And there’s much to love. Santa Barbara is situated on a south-facing section of coastline that lies between the steeply rising Santa Ynez Mountains and the Pacific Ocean. Our climate is often described as Mediterranean, and the city has been promoted as the “American Riviera.” The city is known for its Spanish architecture and is home to the iconic Old Mission Santa Barbara, founded in 1786 and known as “Queen of the Missions.” Our community is home to six excellent institutions of higher learning (the University of California, Santa Barbara; Santa Barbara City College; Westmont College; Antioch University; Fielding Graduate Institute; and Pacifica Graduate Institute), and boasts a vibrant arts sector, including numerous theaters, festivals, galleries, and museums. There is broad array of eateries, from the most elegant restaurants to informal taquerias and beachside bistros. There is much outdoor and indoor entertainment (lectures, classes, wine tastings, festivals, etc.) that is offered free of charge, as well as significant cultural events, such as the Santa Barbara International Film Festival and Old Spanish Days. Our excellent free news weekly, “The Independent,” and the quarterly “Santa Barbara Seasons,” are two great resources for information on all there is to see and do.
Santa Barbara Airport serves the city, as does Amtrak. U.S. Highway 101 connects the Santa Barbara area with Los Angeles to the southeast and San Francisco to the northwest. Behind the city, in and beyond the Santa Ynez Mountains, is the Los Padres National Forest, which contains several remote wilderness areas. Channel Islands National Park and Channel Islands National Marine Sanctuary are located approximately 20 miles offshore.
With regard to politics, Santa Barbara County as a whole has leaned to the left in recent years in terms of city, county, congressional and presidential elections. However, there is a dramatic difference between the “conservative” northern areas and the “liberal” southern areas of the county.
A few statistics.
- As of the census of 2010, the city had a population of 88,410, making it the second most populous city in the county after Santa Maria, while the contiguous urban area, which includes the cities of Goleta and Carpinteria, along with the unincorporated regions of Isla Vista, Montecito, Mission Canyon, Hope Ranch, Summerland, and others, has an approximate population of 220,000.
- In 2013, the racial makeup of Santa Barbara was as follows: white, 54%; Hispanic, 40%; Asian, 4%; black, 1%; with the remaining 5% comprising Native American, Native Hawaiian or other Pacific Islander, and people with multi-racial ancestry.
- The economy includes a large service sector, education, technology, health care, finance, agriculture, manufacturing, and local government. In 2004, the service sector accounted for fully 35% of local employment.
Additional and very detailed statistics are available on the city and county websites.
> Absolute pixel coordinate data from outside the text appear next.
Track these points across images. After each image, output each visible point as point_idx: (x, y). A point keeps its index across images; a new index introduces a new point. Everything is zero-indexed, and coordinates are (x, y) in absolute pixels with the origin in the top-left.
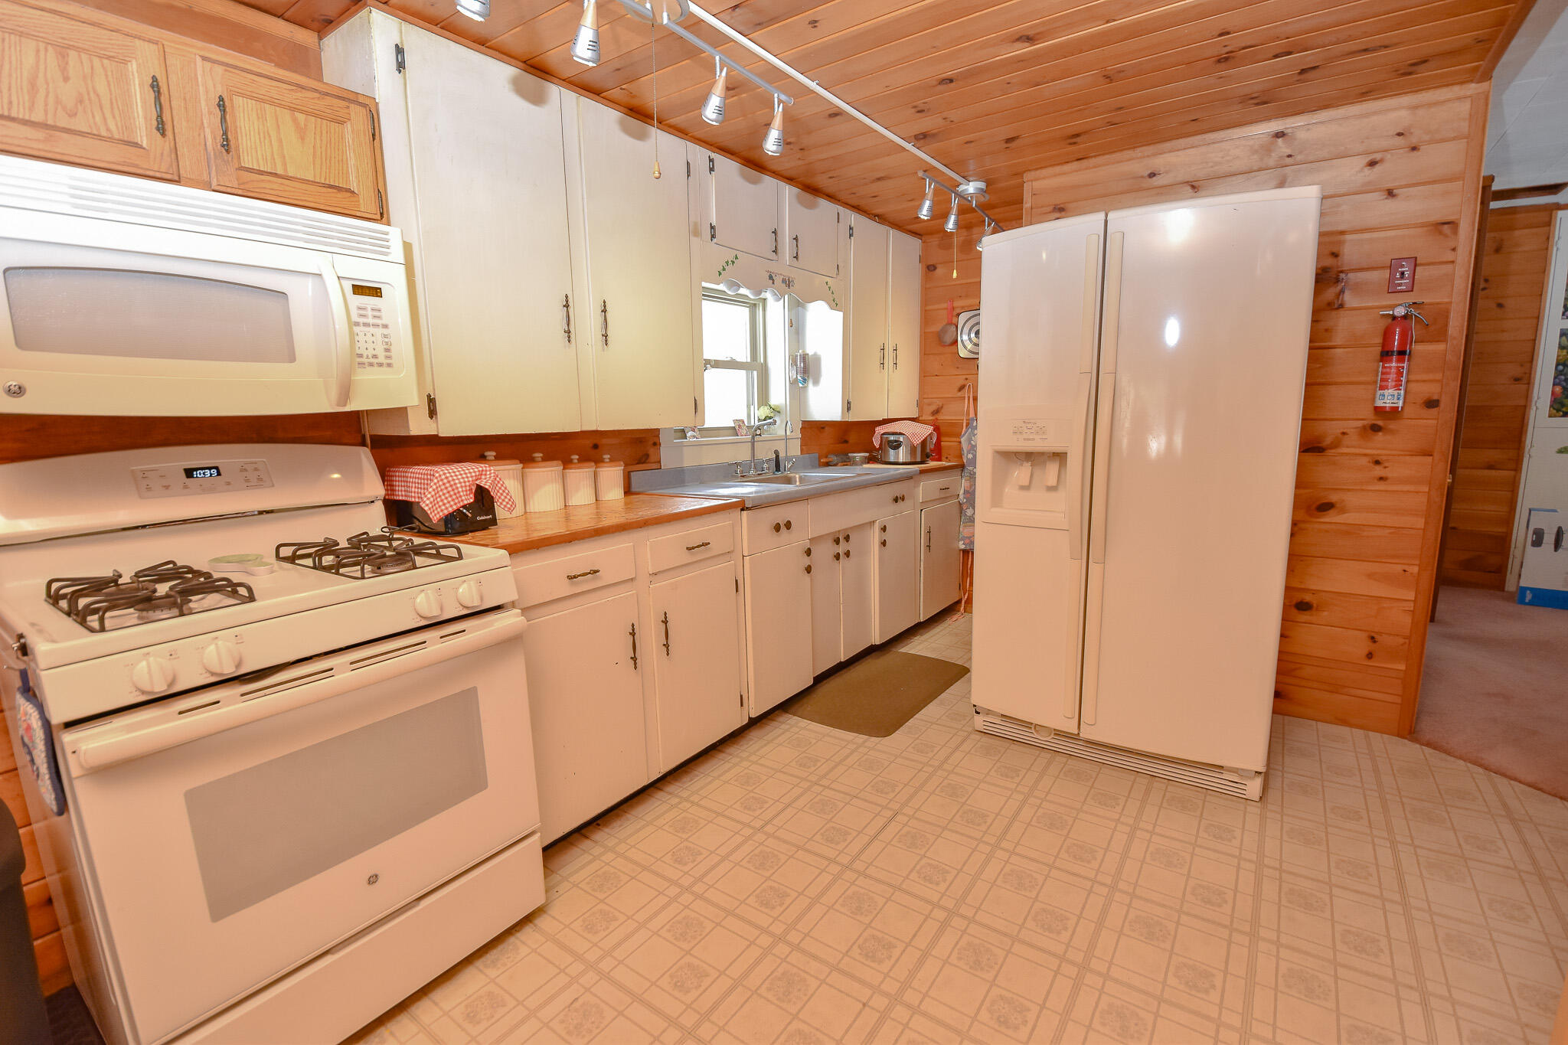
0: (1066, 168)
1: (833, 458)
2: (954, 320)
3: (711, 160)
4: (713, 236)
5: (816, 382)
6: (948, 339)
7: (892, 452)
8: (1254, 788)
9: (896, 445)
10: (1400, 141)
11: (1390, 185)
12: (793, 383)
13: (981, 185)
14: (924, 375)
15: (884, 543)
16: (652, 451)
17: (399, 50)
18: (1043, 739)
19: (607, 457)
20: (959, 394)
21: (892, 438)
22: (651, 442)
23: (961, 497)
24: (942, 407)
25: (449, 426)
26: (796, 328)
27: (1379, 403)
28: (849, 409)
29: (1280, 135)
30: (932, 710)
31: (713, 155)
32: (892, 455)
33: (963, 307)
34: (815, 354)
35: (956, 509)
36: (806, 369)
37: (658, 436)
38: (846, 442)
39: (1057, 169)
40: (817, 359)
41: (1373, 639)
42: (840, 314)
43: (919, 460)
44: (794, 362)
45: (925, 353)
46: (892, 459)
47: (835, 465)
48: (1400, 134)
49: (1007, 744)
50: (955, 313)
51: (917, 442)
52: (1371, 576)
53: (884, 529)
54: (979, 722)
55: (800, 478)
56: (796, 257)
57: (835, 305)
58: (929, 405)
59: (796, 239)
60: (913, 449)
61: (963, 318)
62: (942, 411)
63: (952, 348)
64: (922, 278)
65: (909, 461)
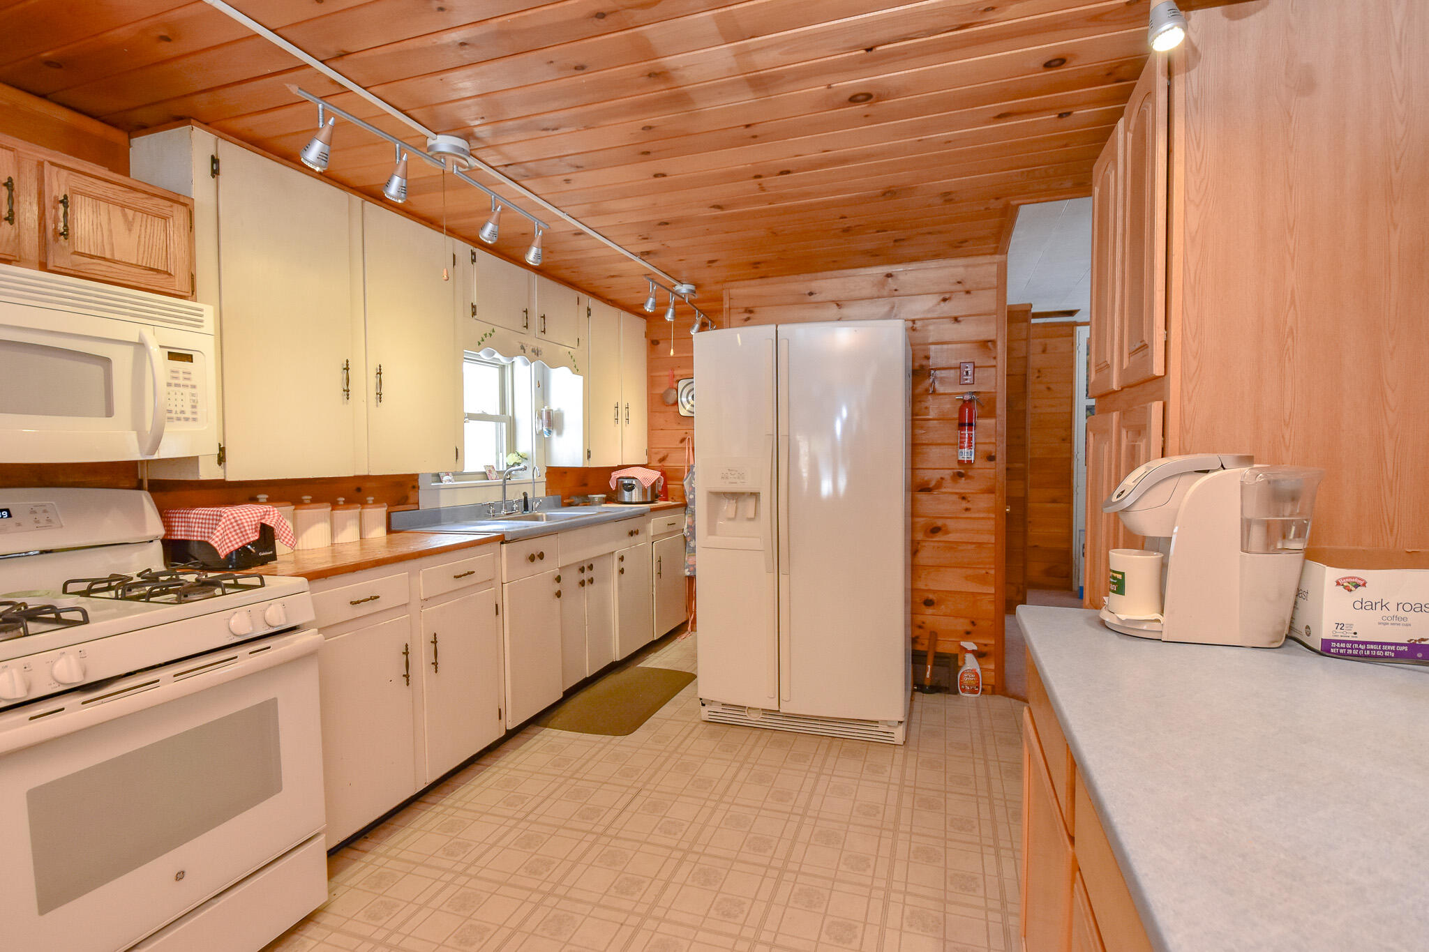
0: (753, 282)
1: (576, 500)
2: (675, 385)
3: (473, 253)
4: (474, 314)
5: (560, 433)
6: (671, 400)
7: (626, 493)
8: (899, 734)
9: (630, 488)
10: (959, 287)
11: (956, 315)
12: (540, 434)
13: (692, 287)
14: (652, 428)
15: (622, 571)
16: (411, 494)
17: (215, 160)
18: (754, 718)
19: (370, 499)
20: (681, 445)
21: (626, 482)
22: (410, 486)
23: (685, 531)
24: (667, 456)
25: (236, 472)
26: (542, 387)
27: (960, 458)
28: (589, 457)
29: (889, 275)
30: (667, 710)
31: (476, 250)
32: (626, 496)
33: (681, 376)
34: (559, 410)
35: (682, 540)
36: (552, 422)
37: (417, 480)
38: (585, 485)
39: (747, 282)
40: (560, 415)
41: (973, 623)
42: (579, 380)
43: (649, 499)
44: (540, 416)
45: (651, 412)
46: (627, 500)
47: (577, 505)
48: (959, 282)
49: (726, 727)
50: (675, 379)
51: (647, 485)
52: (967, 578)
53: (622, 559)
54: (705, 713)
55: (547, 516)
56: (544, 332)
57: (576, 370)
58: (656, 453)
59: (544, 317)
60: (644, 491)
61: (681, 384)
62: (667, 459)
63: (674, 408)
64: (648, 350)
65: (641, 500)
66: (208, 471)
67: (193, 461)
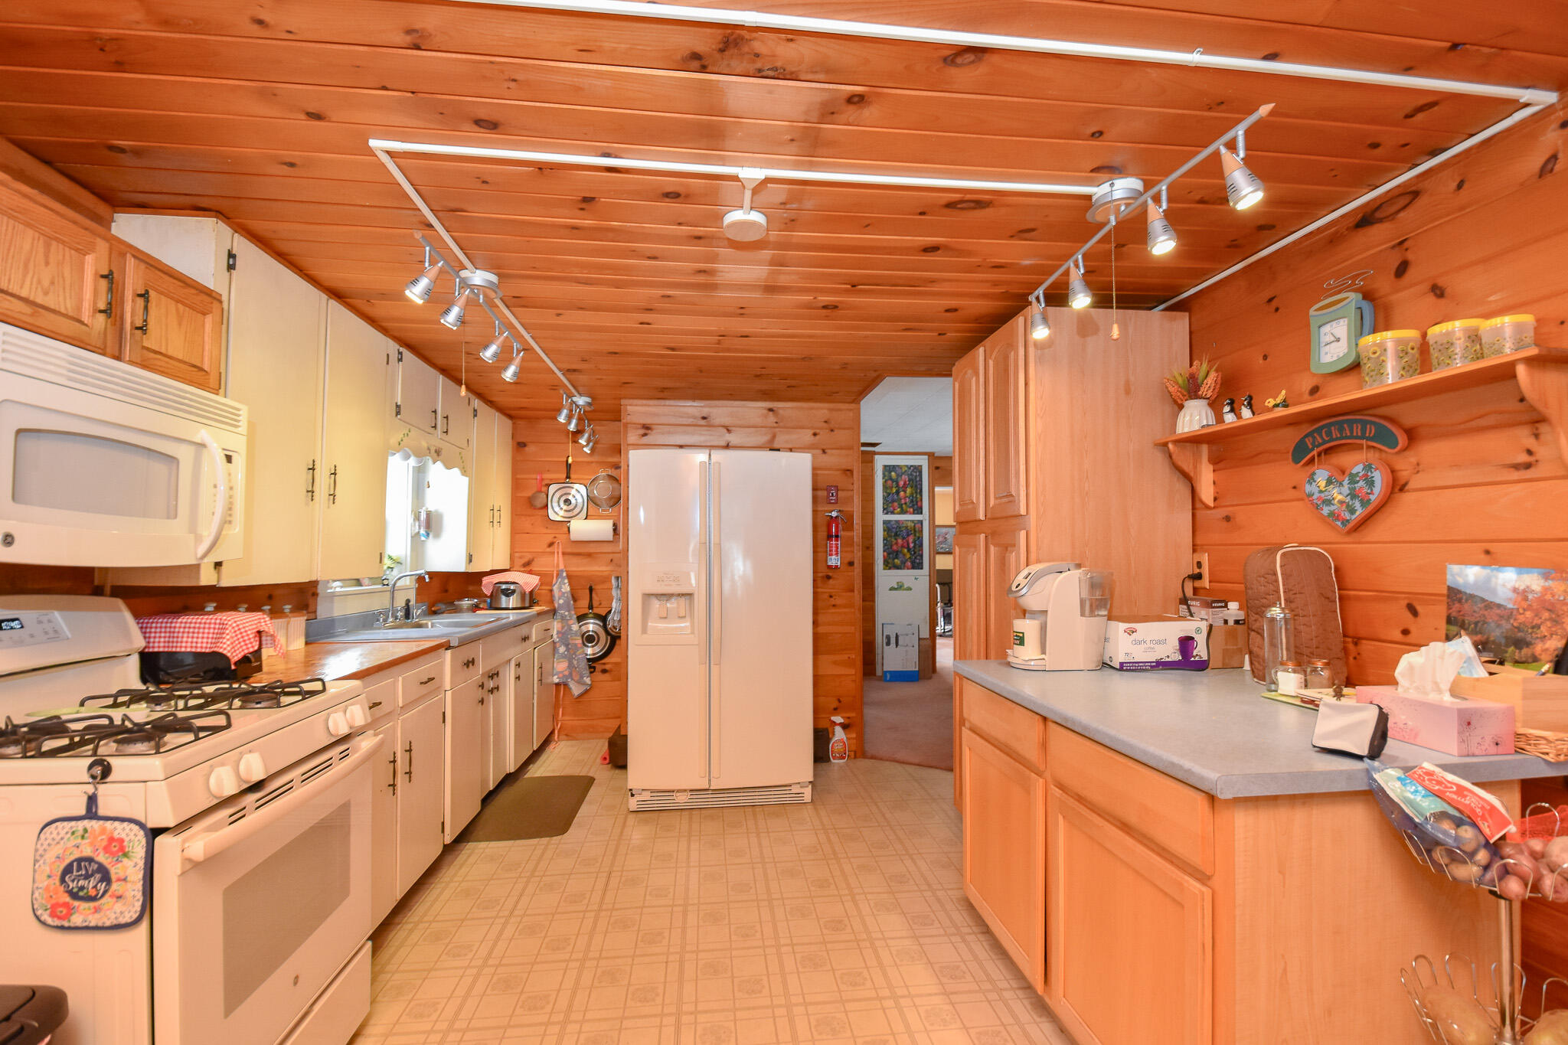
0: (651, 402)
1: (442, 606)
2: (544, 489)
3: (400, 353)
4: (398, 413)
5: (437, 535)
6: (539, 503)
7: (504, 598)
8: (807, 793)
9: (508, 593)
10: (826, 425)
11: (823, 447)
12: (415, 537)
13: (588, 400)
14: (515, 532)
15: (518, 678)
16: (311, 601)
17: (232, 255)
18: (682, 799)
19: (287, 608)
20: (548, 550)
21: (504, 587)
22: (310, 593)
23: (555, 636)
24: (533, 560)
26: (420, 486)
27: (829, 564)
28: (470, 561)
29: (771, 410)
30: (584, 810)
31: (401, 349)
32: (504, 601)
33: (551, 480)
34: (436, 511)
35: (552, 647)
36: (431, 524)
37: (316, 587)
38: (446, 591)
39: (645, 402)
40: (440, 517)
41: (840, 701)
42: (466, 480)
43: (527, 605)
44: (417, 518)
45: (515, 514)
46: (504, 606)
47: (442, 613)
48: (825, 422)
49: (657, 813)
50: (544, 483)
51: (528, 590)
52: (835, 663)
53: (518, 665)
54: (633, 803)
56: (447, 432)
57: (464, 472)
58: (521, 558)
59: (447, 417)
60: (523, 595)
61: (552, 488)
62: (533, 563)
63: (543, 512)
64: (513, 451)
65: (519, 606)
66: (207, 578)
67: (195, 568)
While there is much to love in Santa Barbara, the city also presents some truly significant challenges.
- Southern Santa Barbara County has the highest housing costs in the county. In mid-2015, the median home price for Santa Barbara was $976,000. With an estimated area median income of $64,434 for a family of four, home ownership is out of reach for nearly 80% of area residents. Additionally, the rental vacancy rate is less than 1%, which makes securing affordable and available housing very challenging.
- Behind a veneer of amazing natural resources and a beautiful built environment, poverty in Santa Barbara County grew by 52 percent between 2007 and 2010 and child poverty increased by 61 percent. In Santa Barbara County, more than 1 in every 5 children, 1 in every 5 adults, and 1 in every 14 seniors are in poverty. The church building is located in one of a handful of census tracts countywide defined as “high poverty areas,” according to a 2013 report commissioned by the County Board of Supervisors. High poverty areas are home to 53 percent of all individuals living in poverty. In the immediate proximity of the church address, 24 percent of people live in poverty.
It is to these and other challenges that the Trinity congregation seeks to direct its attention and, through civic engagement and justice-and-outreach activities, to make a difference.